According to the Jerusalem Post article, The managing director, Michael Williams stated
I’m against arts and academic boycotts.” “It did not help the artists fraternity in South Africa when the boycott took place. We became voiceless. It set us back 10 years. [The arts] is not the place to be boycotting. That is the place to be supporting, to be interacting, strongly. The place to express oneself.
I believe in doing something positive, in positive actions. Not coming is negative. Nothing would have come of not coming. Our being here will create all kinds of other reactions.”
The article conrtinued “In a statement to the press, Hana Munitz, director of the Israeli Opera, said that both the Israeli Opera and the Cape Town Opera are apolitical organizations. “The agenda is culture and art,” she said. “Both houses relate to culture as a bridge.”
During his time in Israel, Williams plans to make use of this “bridge” to reach out to opera lovers and musicians throughout the region. “I made commitments to pro Palestinian organizations in my country that we would be entering into dialogue. I have made contact with the Barenboim- Said Foundation (the organization responsible for the Musical Education in Palestine project). I have written letters to the Palestinian Circle School. We are bringing them in to see performances. We are trying to get people from Nazareth and Ramallah to come see the show. Hana Munitz has said that we would encourage dialogue and she is putting her money where her mouth is,” he explained.

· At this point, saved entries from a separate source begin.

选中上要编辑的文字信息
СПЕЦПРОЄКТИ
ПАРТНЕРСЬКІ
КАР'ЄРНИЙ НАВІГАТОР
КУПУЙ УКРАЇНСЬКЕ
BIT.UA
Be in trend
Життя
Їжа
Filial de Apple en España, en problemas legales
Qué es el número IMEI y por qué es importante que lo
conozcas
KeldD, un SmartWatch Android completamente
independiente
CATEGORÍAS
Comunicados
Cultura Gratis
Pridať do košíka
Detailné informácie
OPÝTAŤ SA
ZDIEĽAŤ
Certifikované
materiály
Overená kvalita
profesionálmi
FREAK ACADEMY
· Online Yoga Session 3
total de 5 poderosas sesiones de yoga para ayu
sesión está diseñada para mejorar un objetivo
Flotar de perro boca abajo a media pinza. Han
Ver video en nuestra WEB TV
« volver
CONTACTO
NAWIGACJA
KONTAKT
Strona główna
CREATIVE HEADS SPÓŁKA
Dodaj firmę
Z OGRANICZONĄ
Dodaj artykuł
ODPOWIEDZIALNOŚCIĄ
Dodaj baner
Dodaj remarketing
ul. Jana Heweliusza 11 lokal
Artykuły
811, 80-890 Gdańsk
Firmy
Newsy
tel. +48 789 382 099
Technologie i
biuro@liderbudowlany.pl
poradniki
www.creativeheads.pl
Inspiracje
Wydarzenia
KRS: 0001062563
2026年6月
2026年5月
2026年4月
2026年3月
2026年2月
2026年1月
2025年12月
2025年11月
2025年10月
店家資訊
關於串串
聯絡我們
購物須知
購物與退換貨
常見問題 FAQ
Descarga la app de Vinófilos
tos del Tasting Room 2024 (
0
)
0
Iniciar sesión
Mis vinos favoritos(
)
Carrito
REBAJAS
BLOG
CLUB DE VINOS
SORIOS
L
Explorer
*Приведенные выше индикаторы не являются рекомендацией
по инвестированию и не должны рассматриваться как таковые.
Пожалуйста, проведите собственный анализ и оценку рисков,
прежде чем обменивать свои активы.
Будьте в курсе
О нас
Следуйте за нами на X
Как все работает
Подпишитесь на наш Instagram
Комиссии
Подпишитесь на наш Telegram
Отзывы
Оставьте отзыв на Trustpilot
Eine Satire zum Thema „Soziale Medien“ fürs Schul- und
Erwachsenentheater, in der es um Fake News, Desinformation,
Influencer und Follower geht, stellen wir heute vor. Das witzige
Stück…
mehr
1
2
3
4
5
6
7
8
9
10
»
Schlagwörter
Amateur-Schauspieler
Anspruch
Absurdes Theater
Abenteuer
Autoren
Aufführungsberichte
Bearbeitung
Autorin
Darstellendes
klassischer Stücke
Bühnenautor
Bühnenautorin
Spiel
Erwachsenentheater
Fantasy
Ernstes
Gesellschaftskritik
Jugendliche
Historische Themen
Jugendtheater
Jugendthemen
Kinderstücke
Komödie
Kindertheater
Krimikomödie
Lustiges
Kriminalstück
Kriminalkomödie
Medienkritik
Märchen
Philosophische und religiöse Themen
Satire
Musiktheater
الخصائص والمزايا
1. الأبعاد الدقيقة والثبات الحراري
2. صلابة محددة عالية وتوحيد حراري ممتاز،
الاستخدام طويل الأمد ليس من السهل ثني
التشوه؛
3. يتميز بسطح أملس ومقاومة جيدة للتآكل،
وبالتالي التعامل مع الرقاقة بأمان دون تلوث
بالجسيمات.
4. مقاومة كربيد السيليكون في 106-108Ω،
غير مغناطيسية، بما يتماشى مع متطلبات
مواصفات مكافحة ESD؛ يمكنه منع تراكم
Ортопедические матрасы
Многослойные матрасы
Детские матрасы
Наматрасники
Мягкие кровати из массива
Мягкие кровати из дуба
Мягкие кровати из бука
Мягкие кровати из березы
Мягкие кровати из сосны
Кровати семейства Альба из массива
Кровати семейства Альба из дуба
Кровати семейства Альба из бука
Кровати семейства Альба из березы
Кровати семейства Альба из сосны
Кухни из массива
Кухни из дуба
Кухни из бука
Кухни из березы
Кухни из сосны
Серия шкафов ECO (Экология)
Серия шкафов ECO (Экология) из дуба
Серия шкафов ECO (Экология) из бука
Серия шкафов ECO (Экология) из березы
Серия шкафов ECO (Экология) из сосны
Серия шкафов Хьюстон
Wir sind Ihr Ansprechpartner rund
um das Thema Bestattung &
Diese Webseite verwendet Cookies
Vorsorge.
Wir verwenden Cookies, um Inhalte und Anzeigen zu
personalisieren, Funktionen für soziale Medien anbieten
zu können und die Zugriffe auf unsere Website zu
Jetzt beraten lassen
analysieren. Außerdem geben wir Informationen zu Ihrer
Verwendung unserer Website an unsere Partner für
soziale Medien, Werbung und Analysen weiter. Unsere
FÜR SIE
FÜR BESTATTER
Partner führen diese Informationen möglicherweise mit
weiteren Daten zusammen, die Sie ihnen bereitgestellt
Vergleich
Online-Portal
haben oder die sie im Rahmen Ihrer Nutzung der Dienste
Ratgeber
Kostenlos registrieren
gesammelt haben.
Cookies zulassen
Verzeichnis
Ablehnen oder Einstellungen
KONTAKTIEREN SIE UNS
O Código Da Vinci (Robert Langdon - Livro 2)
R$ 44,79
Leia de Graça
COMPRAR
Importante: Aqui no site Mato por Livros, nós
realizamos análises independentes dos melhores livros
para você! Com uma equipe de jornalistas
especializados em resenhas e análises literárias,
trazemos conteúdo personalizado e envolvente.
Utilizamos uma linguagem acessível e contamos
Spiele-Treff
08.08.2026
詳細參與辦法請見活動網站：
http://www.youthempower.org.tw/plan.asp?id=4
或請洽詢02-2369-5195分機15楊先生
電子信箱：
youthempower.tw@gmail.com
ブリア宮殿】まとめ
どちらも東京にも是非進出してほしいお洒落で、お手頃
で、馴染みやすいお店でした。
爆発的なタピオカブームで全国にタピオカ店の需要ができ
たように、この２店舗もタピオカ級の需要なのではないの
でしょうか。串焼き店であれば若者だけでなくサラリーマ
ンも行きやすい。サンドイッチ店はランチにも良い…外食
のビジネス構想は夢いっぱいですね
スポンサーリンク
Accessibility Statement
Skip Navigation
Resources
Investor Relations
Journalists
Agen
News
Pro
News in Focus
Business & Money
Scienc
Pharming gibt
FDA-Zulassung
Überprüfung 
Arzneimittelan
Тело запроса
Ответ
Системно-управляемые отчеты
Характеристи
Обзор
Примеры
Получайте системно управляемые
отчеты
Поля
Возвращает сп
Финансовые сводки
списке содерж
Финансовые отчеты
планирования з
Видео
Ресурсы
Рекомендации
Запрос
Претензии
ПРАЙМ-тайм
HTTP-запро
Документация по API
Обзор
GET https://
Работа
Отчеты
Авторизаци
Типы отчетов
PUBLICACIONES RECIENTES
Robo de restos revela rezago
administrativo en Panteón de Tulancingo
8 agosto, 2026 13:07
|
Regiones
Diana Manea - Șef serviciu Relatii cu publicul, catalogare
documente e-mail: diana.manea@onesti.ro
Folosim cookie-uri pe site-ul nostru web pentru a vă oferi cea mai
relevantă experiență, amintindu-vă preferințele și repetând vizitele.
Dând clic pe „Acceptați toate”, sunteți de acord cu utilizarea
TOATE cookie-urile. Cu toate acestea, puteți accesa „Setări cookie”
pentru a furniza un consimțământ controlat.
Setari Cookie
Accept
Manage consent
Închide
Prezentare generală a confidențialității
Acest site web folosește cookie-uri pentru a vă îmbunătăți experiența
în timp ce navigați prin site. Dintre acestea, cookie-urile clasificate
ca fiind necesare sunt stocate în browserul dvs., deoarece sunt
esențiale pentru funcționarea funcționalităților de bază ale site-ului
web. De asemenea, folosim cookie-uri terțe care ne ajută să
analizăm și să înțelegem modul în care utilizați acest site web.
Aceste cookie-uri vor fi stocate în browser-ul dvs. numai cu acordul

While Williams received criticism from people like Tutu, he stated that “A lot of people thanked us for taking a principled stand on this issue.”
Further comment here.
As an aside, the origin of the word “boycott” is interesting – Captain Charles Boycott was subject to ostracism in Ireland in 1880. A few years on, some highlights of Geoffrey Boycott here and as Boycott said “To stay in you’ve got to not get out”
And from a visit by Nelson Mandela to Israel in 1999 – when he said “I cannot conceive of Israel withdrawing if Arab states do not recognize Israel within secure borders,” after meeting with Israeli Foreign Minister David Levy.